▶ WHAT IS NEEDED: Condense the paragraph that begins "The Gibbs free energy function is a convenient way" in the text on Gibbs free energy below into a short bulleted list that keeps its main facts.

▶ TEXT TO READ:
····················

A negative value of dG occurs if dH < 0, that means the process releases
energy in some form to the surroundings. The H2 + O2 reaction above is an
example. If the process tends to lead to a final state (or products) that is
more disorganized than the starting state (or reactants), the process
(reaction) will also tend to occur spontaneously. A simple example of this
is the mixing of two gases (A and B) initially in different containers
separated by a barrier. When the barrier (valve or whatever) is removed or
opened the two gases will mix to form a uniform mixture of
A+B, even if the pressure and temperature of the gasses are the same and the
gases do not undergo a chemical reaction.

If dG should happen to be zero, dG = 0, the process (or reaction) is at
equilibrium and no change in the system will/can occur. So the criterion for
determine if a system (process, chemical reaction) will occur, is at
equilibrium, or will not occur is a matter of determining whether dG < 0, dG
= 0, dG > 0, respectively. There are ways of doing this, but that is to much
detail for a forum such as this.

Returning now to your question about the reduction reactions and glycolysis.
Those are just two chemical reactions to which the same general principles
of Gibbs Free Energy apply. If dG < 0, the reaction occurs (assuming some
pathway or catalyst is present); if dG = 0 the reaction is at equilibrium,
and if dG > 0, the reaction, as written will not occur.

I hope you followed this through. Like so many questions we receive, the
question is easy to ask, but whose explanation is much more complicated. We
always run the risk of "over explaining" a question. I hope I didn't do that
here.

Vince Calder
========================================================
The direction taken and equilibrium point approached by any chemical
reaction is governed by the second law of thermodynamics, which states that
total entropy must never decrease. An equilibrium point is when entropy
stays constant, and any deviation would lower the entropy.

The Gibbs free energy function is a convenient way to determine which way a
reaction carried out at constant pressure will go, without having to keep
track of total entropy. (Knowing total entropy requires knowing about both
the system of interest and the surroundings with which it exchanges heat;
the Gibbs free energy allows you to worry only about the system of
interest.) Basically, the second law of thermodynamics combined with the
definition of the Gibbs free energy states that the Gibbs free energy for a
spontaneous process carried out at constant pressure must decrease. For
reduction reactions and the reactions of glycolysis, the Gibbs free energy
must decrease. At equilibrium, the Gibbs free energy is at a minimum: small
changes in any direction will increase it.

····················

[Records from a collection]
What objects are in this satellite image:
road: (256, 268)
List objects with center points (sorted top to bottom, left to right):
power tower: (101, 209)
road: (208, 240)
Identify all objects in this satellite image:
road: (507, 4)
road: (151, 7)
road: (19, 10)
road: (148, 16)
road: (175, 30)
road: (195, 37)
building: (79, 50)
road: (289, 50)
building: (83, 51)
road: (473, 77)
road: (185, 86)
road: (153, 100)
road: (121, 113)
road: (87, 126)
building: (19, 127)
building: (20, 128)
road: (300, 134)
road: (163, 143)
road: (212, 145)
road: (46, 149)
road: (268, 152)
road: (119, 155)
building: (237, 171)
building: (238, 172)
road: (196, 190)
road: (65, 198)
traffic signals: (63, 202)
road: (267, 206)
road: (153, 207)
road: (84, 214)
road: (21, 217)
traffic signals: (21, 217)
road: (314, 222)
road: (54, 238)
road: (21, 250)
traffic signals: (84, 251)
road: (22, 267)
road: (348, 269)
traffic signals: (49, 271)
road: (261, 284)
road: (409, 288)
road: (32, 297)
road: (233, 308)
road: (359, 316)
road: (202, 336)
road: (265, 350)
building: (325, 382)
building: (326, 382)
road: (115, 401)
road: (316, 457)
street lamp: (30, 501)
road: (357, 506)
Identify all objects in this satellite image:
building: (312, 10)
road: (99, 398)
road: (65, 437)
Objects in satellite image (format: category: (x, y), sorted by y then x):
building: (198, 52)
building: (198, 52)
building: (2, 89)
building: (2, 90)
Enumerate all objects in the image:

····················

▶ THE OUTPUT:
- The Gibbs free energy shows which way a reaction at constant pressure will go without tracking total entropy.
- Total entropy requires knowing both the system and the surroundings it exchanges heat with. The Gibbs free energy concerns only the system of interest.
- By the second law of thermodynamics and the definition of the Gibbs free energy, the Gibbs free energy must decrease for a spontaneous process at constant pressure. This holds for reduction reactions and the reactions of glycolysis.
- At equilibrium the Gibbs free energy is at a minimum, and small changes in any direction increase it.